Given information:
▽

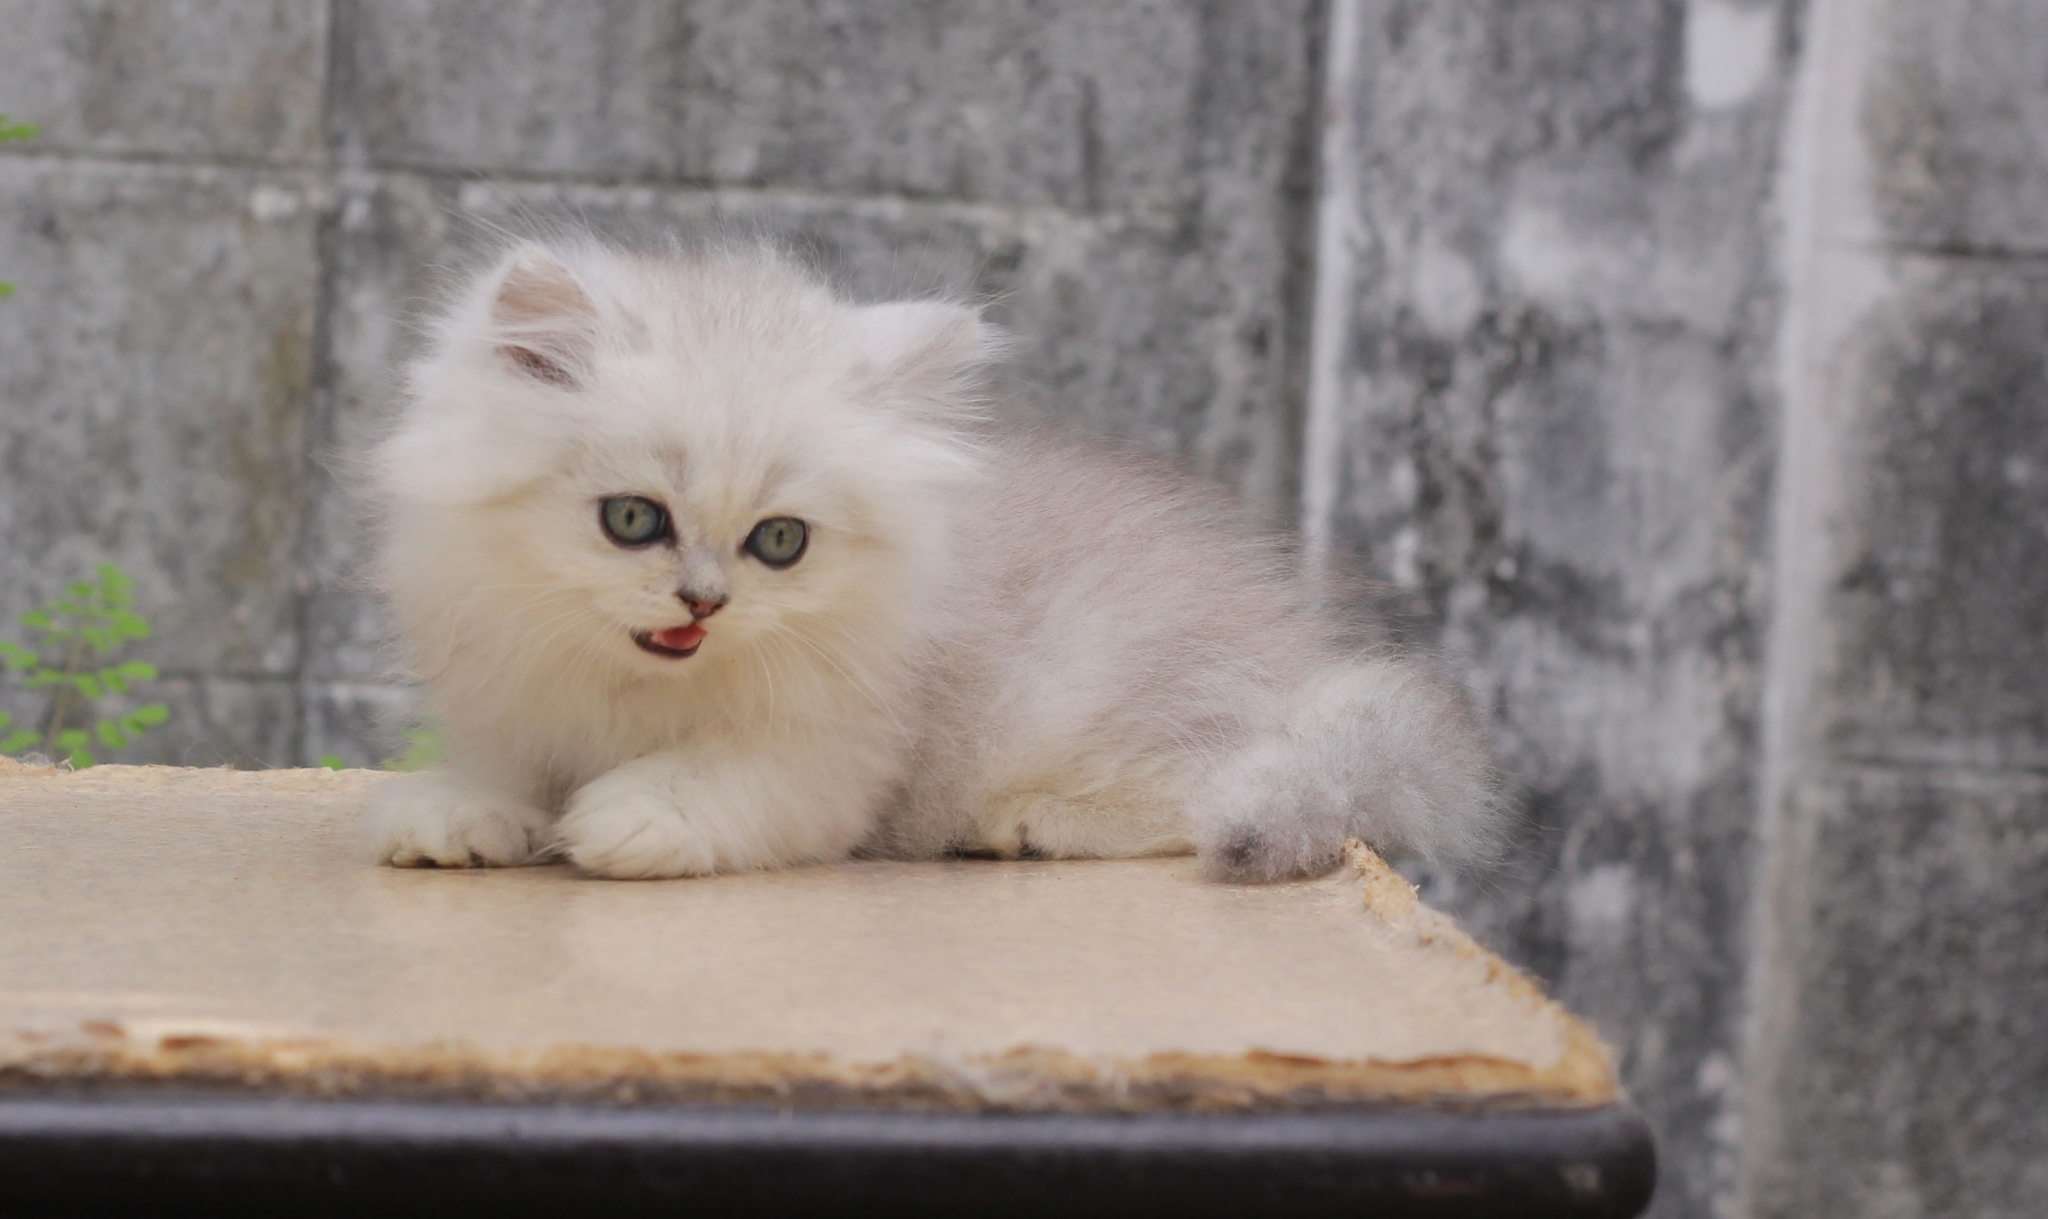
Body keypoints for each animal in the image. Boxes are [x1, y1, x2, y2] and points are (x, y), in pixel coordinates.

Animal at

△
▽

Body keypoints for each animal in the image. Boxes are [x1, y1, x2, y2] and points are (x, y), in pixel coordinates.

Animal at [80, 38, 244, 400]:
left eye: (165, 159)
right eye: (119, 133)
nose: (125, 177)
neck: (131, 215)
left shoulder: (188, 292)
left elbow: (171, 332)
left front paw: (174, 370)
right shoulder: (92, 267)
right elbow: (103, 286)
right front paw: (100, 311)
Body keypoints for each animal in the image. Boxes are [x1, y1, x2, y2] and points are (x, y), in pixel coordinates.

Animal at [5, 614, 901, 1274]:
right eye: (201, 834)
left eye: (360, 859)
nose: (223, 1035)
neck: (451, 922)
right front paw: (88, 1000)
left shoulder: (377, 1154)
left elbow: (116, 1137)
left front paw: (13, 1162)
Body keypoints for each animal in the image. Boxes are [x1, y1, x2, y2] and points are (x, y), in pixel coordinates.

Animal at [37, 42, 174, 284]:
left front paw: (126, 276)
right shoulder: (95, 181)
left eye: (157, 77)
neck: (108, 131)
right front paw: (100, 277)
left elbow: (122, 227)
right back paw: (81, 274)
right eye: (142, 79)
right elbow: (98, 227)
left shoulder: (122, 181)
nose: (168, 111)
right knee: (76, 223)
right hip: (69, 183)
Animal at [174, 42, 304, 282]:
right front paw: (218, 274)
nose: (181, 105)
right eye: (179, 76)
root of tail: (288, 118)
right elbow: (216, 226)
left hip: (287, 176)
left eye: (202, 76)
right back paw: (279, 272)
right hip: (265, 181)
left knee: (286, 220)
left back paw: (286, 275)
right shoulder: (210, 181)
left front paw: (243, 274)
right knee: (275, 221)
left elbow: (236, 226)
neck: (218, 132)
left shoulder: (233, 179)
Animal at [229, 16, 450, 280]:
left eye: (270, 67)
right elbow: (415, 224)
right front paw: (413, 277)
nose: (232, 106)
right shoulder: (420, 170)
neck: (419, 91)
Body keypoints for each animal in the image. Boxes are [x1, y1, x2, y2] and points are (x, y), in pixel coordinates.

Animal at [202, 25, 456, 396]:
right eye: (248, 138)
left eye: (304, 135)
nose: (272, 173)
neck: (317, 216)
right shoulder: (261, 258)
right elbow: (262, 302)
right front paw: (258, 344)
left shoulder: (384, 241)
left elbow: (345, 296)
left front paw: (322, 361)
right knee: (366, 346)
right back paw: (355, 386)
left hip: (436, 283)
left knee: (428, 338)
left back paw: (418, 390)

△

Aim of the exercise: The stretch of entries above that starts with the line containing "right elbow: (262, 302)" and goes on through the line containing "left back paw: (418, 390)" is to be transcribed exactly, and no other line is to be transcribed.

Expected answer:
right elbow: (262, 302)
right front paw: (258, 344)
left shoulder: (384, 241)
left elbow: (345, 296)
left front paw: (322, 361)
right knee: (366, 346)
right back paw: (355, 386)
left hip: (436, 283)
left knee: (428, 338)
left back paw: (418, 390)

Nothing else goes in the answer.